Ketua Dewan Komisioner Otoritas Jasa Keuangan (OJK) Wimboh Santoso membantah mengenai dugaan pemerintah melakukan intervensi untuk menyelamatkan Bank Muamalat dengan mendorong akuisisi oleh PT Bank Rakyat Indonesia (Persero) Tbk.
Menurut dia, Bank Muamalat terbuka dengan calon investor dari pihak mana pun untuk memperkuat permodalannya. "Itu semua adalah aksi korporasi antara Pemegang Saham Pengendali (Bank Muamalat) dan investor," kata Wimboh di Gedung Dewan Perwakilan Rakyat (DPR), Jakarta, Rabu (23/5).
Bank Muamalat tengah membutuhkan tambahan modal lantaran permodalannya semakin menipis sementara rasio kredit seret tinggi. Wimboh menjelaskan, jika pemegang saham pengendali bank tersebut tidak bisa menambah modal, maka konsekuensinya bank harus mencari investor lain.

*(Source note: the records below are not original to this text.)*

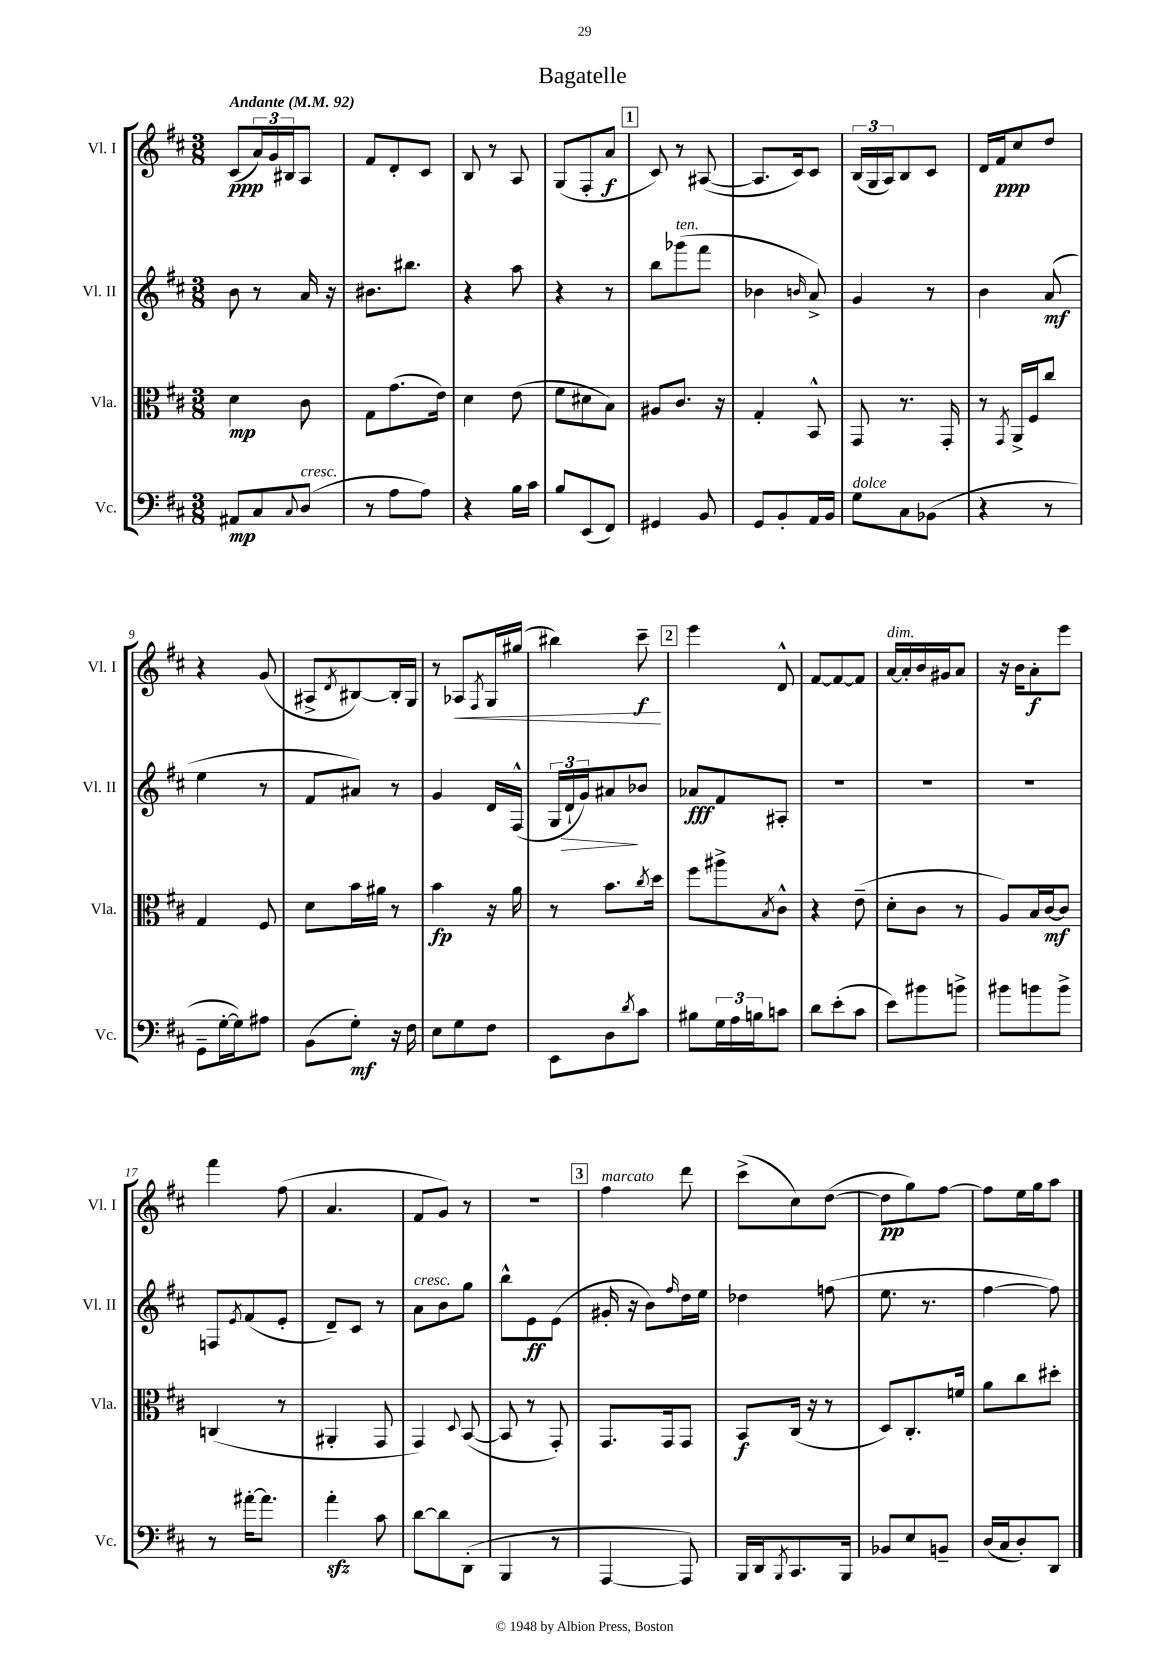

**kern	**kern	**kern	**kern
*staff4	*staff3	*staff2	*staff1
*clefF4	*clefC3	*clefG2	*clefG2
*k[f#c#]	*k[f#c#]	*k[f#c#]	*k[f#c#]
*M3/8	*M3/8	*M3/8	*M3/8
*MM92	*MM92	*MM92	*MM92
8AA#	4d	8b	(8c#
8C#	.	8r	24a)
.	.	.	24g
.	.	.	24B#
8qqC#	.	.	.
(8D	8c#	16a	8A
.	.	16r	.
=	=	=	=
8r	8G	8.b#	8f#
8A	(8.g	.	8d'
.	.	8.bb#	.
8A)	.	.	8c#
.	16e)	.	.
=	=	=	=
4r	4d	4r	8B
.	.	.	8r
16B	(8e	8aa	8A
16c#	.	.	.
=	=	=	=
8B	8f#	4r	(8G
(8EE	8d#	.	8F#'
8FF#)	8B)	8r	8a
=	=	=	=
4GG#	8A#	8bb	8c#)
.	8.c#	(8ggg-	8r
8BB	.	8fff#	([8A#
.	16r	.	.
=	=	=	=
8GG	4G'	4b-	8.A#]
8BB'	.	.	.
.	.	.	16c#)
.	.	16qqb	.
16AA	8BB^^	8a^)	8c#
16BB	.	.	.
=	=	=	=
8G	8GG	4g	(24B
.	.	.	24G
.	.	.	24A)
8C#	8.r	.	8B
(8BB-	.	8r	8c#
.	16GG'	.	.
=	=	=	=
4r	8r	4b	16d
.	.	.	16f#
.	8qGG	.	.
.	16AA^	.	8cc#
.	16F#	.	.
8r	8cc#	(8a	8dd
=	=	=	=
8GG~	4G	4ee	4r
[16G'	.	.	.
16G])	.	.	.
8A#	8F#	8r	(8g
=	=	=	=
(8BB	8d	8f#	8A#^
.	.	.	8qd
8G')	16b	8a#)	[8B#)
.	16a#	.	.
16r	8r	8r	16B#']
16F#	.	.	16G
=	=	=	=
8E	4b	4g	8r
8G	.	.	8A-
.	.	.	8qF#
8F#	16r	16d	16G
.	16a	(16F#^^	(16gg#
=	=	=	=
8EE	8r	24G	4bb#)
.	.	24d`	.
.	.	24g)	.
8D	8.b	8a#	.
8qd	.	.	.
8c#	.	8b-	8ccc#~
.	8qcc#	.	.
.	16dd	.	.
=	=	=	=
8B#	8ff#	8a-	4eee
24G	8aa#^	8f#	.
24A	.	.	.
24B	.	.	.
.	8qB	.	.
8c	8c#^^	8A#'	8d^^
=	=	=	=
8d	4r	4.r	[8f#
(8e'	.	.	8f#_
8c#	(8e~	.	8f#]
=	=	=	=
8e)	8d'	4.r	[16a
.	.	.	16a']
8b#	8c#	.	16b
.	.	.	16g#
8b^	8r	.	8a
=	=	=	=
8b#	8A)	4.r	16r
.	.	.	16b
8b	16B	.	8a'
.	[16c#	.	.
8b^	8c#]	.	8eee
=	=	=	=
8r	(4C	8F	4fff#
.	.	8qe	.
[16a#'	.	(8f#	.
8.a#]	.	.	.
.	8r	8e'	(8ff#
=	=	=	=
4a'	4AA#'	8d~)	4.a
.	.	8c#	.
8c#	8GG	8r	.
=	=	=	=
[8d	4GG)	8a	8f#
8d]	.	8b	8g)
.	8qqD	.	.
(8DD'	([8BB	8gg	8r
=	=	=	=
4BBB	8BB]	8bb^^	4.r
.	8r	8e	.
8r	8GG')	(8e	.
=	=	=	=
[4AAA	8.GG	16g#'	4ff#
.	.	16r	.
.	.	8b)	.
.	16GG	.	.
.	.	16qqff#	.
8AAA])	8GG	16dd	8ddd
.	.	16ee	.
=	=	=	=
16BBB	8BB	4dd-	(8ccc#^
16DD	.	.	.
8qBBB	.	.	.
8.CC#	(16C#	.	8cc#)
.	16r	.	.
.	8r	(8ff	([8dd
16BBB	.	.	.
=	=	=	=
8BB-	8D)	8.ee	8dd]
8E	8.C#'	.	8gg)
.	.	8.r	.
8BB~	.	.	[8ff#
.	16f	.	.
=	=	=	=
(16D	8a	[4ff#	8ff#]
16C#	.	.	.
8D')	8cc#	.	16ee
.	.	.	16gg
8DD	8dd#'	8ff#])	8aa
==	==	==	==
*-	*-	*-	*-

Menurut dia, kejelasan soal tambahan modal akan diketahui pada Juni mendatang. “Nanti tunggu saja. Kan langkah akhirnya masih Juni,” ucapnya. (Baca juga: Bank Muamalat Bertemu 5 Calon Investor di Singapura)
Sebelumnya, Kepala Eksekutif Pengawas Perbankan OJK Heru Kristiyana menjelaskan, pemegang saham mayoritas Bank Muamalat tidak bisa memberikan tambahan modal lantaran adanya batasan dalam aturan internalnya. Maka itu bank harus mencari investor baru.
"IDB (Islamic Development Bank) sebagai pemilik 32,74% saham Bank Mualamat mengalami keterbatasan. Aturan internal mereka penyertaan maksimum 20% sehingga di Muamalat tidak bisa menambah modal lagi," kata Heru April lalu.
Pemegang saham lainnya pun terbentur masalah yang sama. Pemegang saham Bank Muamalat lainnya yaitu Ban Boubyan memegang 22%, Atwil Holding Limited sebesar 17,91%, dan National Bank of Kuwait 8,45%. Sedangkan sisanya dimiliki oleh perorangan, baik di dalam negeri maupun di luar negeri.
Pada kuartal I 2018, rasio kecukupan modal atau Capital Adequacy Ratio (CAR) Bank Muamalat tercatat hanya 10,16%. Sementara itu, rasio kredit seret atau Non Performing Loan (NPL) gross mencapai 4,76% dari total pembiayaan. Rasio NPL gross tersebut di atas industri perbankan yaitu 2,75%.